Exercise
Can you arrange every line of the listing below as a JSON list of strings, one string per line, with blank lines and the picture left out?
--- begin ---
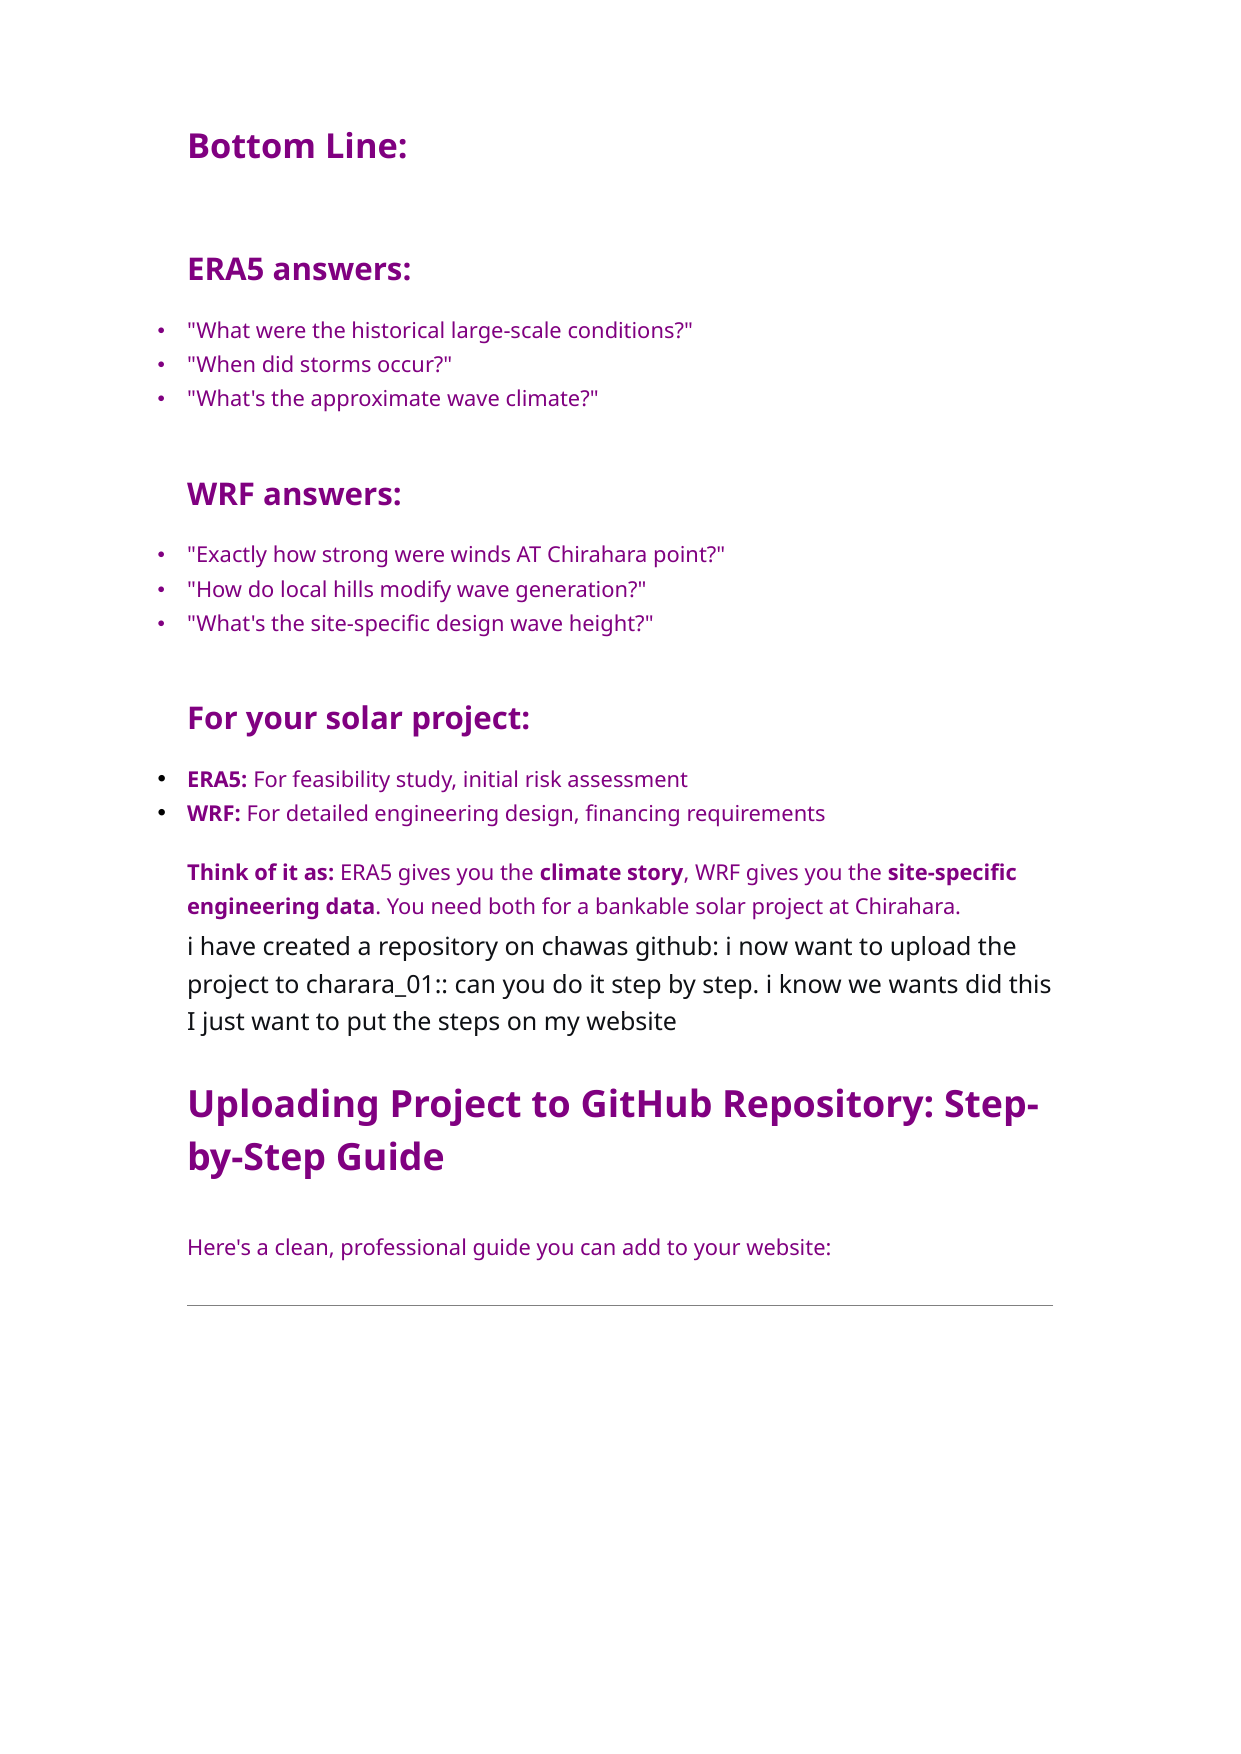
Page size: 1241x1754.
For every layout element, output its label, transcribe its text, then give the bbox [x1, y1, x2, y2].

list "When did storms occur?" [187, 349, 1053, 379]
subtitle WRF answers: [187, 467, 1053, 514]
subtitle Bottom Line: [187, 118, 1053, 168]
list "What were the historical large-scale conditions?" [187, 315, 1053, 345]
list "Exactly how strong were winds AT Chirahara point?" [187, 539, 1053, 569]
text Think of it as: ERA5 gives you the climate story, WRF gives you the site-specific engineering data. You need both for a bankable solar project at Chirahara. [187, 857, 1053, 921]
subtitle ERA5 answers: [187, 243, 1053, 290]
list "What's the approximate wave climate?" [187, 383, 1053, 413]
list "What's the site-specific design wave height?" [187, 608, 1053, 637]
list WRF: For detailed engineering design, financing requirements [187, 798, 1053, 828]
text Here's a clean, professional guide you can add to your website: [187, 1232, 1053, 1261]
list ERA5: For feasibility study, initial risk assessment [187, 764, 1053, 793]
subtitle For your solar project: [187, 692, 1053, 739]
text i have created a repository on chawas github: i now want to upload the project to charara_01:: can you do it step by step. i know we wants did this I just want to put the steps on my website [187, 925, 1053, 1038]
list "How do local hills modify wave generation?" [187, 573, 1053, 603]
subtitle Uploading Project to GitHub Repository: Step-by-Step Guide [187, 1075, 1053, 1182]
--- end ---
Finished task
[
  "Page size: 1241x1754.",
  "For every layout element, output its label, transcribe its text, then give the bbox [x1, y1, x2, y2].",
  "list \"When did storms occur?\" [187, 349, 1053, 379]",
  "subtitle WRF answers: [187, 467, 1053, 514]",
  "subtitle Bottom Line: [187, 118, 1053, 168]",
  "list \"What were the historical large-scale conditions?\" [187, 315, 1053, 345]",
  "list \"Exactly how strong were winds AT Chirahara point?\" [187, 539, 1053, 569]",
  "text Think of it as: ERA5 gives you the climate story, WRF gives you the site-specific engineering data. You need both for a bankable solar project at Chirahara. [187, 857, 1053, 921]",
  "subtitle ERA5 answers: [187, 243, 1053, 290]",
  "list \"What's the approximate wave climate?\" [187, 383, 1053, 413]",
  "list \"What's the site-specific design wave height?\" [187, 608, 1053, 637]",
  "list WRF: For detailed engineering design, financing requirements [187, 798, 1053, 828]",
  "text Here's a clean, professional guide you can add to your website: [187, 1232, 1053, 1261]",
  "list ERA5: For feasibility study, initial risk assessment [187, 764, 1053, 793]",
  "subtitle For your solar project: [187, 692, 1053, 739]",
  "text i have created a repository on chawas github: i now want to upload the project to charara_01:: can you do it step by step. i know we wants did this I just want to put the steps on my website [187, 925, 1053, 1038]",
  "list \"How do local hills modify wave generation?\" [187, 573, 1053, 603]",
  "subtitle Uploading Project to GitHub Repository: Step-by-Step Guide [187, 1075, 1053, 1182]"
]